Your task —
Provide only the number of lines in the data below that contain the string "Left".

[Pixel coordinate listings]
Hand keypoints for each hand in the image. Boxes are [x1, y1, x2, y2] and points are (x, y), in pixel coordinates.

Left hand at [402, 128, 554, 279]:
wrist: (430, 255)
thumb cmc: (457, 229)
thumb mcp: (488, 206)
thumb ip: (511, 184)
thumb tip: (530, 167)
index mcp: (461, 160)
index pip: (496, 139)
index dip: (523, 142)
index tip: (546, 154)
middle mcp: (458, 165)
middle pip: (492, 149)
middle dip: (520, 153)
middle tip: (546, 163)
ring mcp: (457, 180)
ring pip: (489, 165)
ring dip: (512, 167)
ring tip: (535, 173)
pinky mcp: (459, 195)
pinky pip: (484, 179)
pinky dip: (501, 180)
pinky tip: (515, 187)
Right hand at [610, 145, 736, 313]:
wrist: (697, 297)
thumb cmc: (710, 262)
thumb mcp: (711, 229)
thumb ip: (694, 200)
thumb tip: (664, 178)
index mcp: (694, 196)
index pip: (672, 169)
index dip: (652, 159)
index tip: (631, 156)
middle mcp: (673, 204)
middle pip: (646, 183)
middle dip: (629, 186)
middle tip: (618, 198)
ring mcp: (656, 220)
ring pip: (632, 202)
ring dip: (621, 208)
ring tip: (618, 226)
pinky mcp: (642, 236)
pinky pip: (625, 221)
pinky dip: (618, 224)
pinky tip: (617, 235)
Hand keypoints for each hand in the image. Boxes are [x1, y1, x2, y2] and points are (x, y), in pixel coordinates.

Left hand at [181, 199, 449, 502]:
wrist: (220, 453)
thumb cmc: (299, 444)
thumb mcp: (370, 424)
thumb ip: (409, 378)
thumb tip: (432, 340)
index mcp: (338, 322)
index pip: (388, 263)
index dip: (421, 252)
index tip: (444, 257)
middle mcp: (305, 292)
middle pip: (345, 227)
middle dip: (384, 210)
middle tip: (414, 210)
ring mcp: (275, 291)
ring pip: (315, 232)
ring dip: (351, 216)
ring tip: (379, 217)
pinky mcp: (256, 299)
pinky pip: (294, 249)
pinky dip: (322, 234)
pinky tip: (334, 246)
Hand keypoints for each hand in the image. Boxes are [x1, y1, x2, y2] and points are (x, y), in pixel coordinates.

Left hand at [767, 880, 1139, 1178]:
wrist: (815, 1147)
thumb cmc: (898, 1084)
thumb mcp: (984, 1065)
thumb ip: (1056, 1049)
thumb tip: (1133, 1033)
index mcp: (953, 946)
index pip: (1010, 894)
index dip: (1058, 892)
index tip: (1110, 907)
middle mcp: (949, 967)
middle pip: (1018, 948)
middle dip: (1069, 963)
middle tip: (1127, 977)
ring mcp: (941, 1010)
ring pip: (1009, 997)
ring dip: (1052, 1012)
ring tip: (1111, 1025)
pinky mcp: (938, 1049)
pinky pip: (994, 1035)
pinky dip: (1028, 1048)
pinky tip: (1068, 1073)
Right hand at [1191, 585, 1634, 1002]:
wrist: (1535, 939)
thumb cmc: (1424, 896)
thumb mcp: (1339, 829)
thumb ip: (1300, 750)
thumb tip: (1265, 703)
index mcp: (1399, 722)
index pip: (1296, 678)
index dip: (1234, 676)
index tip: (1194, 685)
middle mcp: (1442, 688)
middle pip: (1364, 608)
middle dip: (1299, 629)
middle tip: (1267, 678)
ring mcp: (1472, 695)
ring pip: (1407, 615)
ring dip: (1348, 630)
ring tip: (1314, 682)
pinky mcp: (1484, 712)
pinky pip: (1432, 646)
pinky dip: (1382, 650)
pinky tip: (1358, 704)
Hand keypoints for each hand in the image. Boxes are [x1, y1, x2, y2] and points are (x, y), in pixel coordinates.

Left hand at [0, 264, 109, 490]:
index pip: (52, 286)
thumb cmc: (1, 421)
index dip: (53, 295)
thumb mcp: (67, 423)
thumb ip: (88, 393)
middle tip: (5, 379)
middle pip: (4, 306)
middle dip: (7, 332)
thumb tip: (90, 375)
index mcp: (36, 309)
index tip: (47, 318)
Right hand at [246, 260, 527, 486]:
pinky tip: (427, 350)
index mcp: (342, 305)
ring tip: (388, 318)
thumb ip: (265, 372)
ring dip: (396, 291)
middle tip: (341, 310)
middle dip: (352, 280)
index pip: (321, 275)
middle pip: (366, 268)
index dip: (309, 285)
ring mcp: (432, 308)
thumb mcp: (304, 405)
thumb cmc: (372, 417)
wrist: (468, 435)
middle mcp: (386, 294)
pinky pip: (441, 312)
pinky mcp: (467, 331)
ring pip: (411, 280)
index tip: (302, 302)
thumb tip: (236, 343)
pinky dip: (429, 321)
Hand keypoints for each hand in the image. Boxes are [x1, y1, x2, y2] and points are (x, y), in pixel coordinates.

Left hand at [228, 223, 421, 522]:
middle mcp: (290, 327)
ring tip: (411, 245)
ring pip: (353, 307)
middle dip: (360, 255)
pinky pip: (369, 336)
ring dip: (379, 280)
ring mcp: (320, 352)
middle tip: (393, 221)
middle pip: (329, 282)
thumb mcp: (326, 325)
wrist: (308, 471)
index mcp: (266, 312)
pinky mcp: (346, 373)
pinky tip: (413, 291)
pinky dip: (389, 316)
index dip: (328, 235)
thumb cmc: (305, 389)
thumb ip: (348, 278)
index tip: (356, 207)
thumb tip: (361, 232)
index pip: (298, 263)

Task result —
5